# GOAL OF THE EXERCISE
Return each line of the items below that contains the word "reading". Case counts.
(EXTRACTED MATERIAL begins)
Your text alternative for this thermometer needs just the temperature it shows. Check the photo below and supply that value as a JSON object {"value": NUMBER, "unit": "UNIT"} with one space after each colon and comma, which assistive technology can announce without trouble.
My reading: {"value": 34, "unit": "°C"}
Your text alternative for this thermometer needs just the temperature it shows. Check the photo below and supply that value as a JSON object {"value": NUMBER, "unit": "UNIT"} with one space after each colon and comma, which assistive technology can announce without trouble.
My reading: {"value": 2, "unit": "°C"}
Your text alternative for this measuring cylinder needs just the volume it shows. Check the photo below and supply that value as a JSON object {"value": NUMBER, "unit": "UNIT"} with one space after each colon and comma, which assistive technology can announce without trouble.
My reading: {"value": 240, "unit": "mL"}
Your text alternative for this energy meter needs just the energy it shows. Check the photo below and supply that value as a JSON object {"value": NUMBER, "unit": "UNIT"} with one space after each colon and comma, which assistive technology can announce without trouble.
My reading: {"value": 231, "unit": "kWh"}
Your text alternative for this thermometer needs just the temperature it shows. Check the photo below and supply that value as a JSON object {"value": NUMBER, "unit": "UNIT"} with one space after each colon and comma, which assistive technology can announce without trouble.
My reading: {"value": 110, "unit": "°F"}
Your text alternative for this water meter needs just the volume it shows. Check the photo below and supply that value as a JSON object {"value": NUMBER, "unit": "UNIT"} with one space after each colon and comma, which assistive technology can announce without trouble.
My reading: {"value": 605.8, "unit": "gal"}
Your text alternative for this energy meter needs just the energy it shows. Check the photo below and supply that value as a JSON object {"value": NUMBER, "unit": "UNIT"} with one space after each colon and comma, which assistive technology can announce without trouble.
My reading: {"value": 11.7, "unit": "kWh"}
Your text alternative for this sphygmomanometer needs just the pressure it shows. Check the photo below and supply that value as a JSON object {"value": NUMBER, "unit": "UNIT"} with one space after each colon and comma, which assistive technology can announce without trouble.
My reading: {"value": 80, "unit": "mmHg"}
(EXTRACTED MATERIAL ends)
# EXERCISE SOLUTION
My reading: {"value": 34, "unit": "°C"}
My reading: {"value": 2, "unit": "°C"}
My reading: {"value": 240, "unit": "mL"}
My reading: {"value": 231, "unit": "kWh"}
My reading: {"value": 110, "unit": "°F"}
My reading: {"value": 605.8, "unit": "gal"}
My reading: {"value": 11.7, "unit": "kWh"}
My reading: {"value": 80, "unit": "mmHg"}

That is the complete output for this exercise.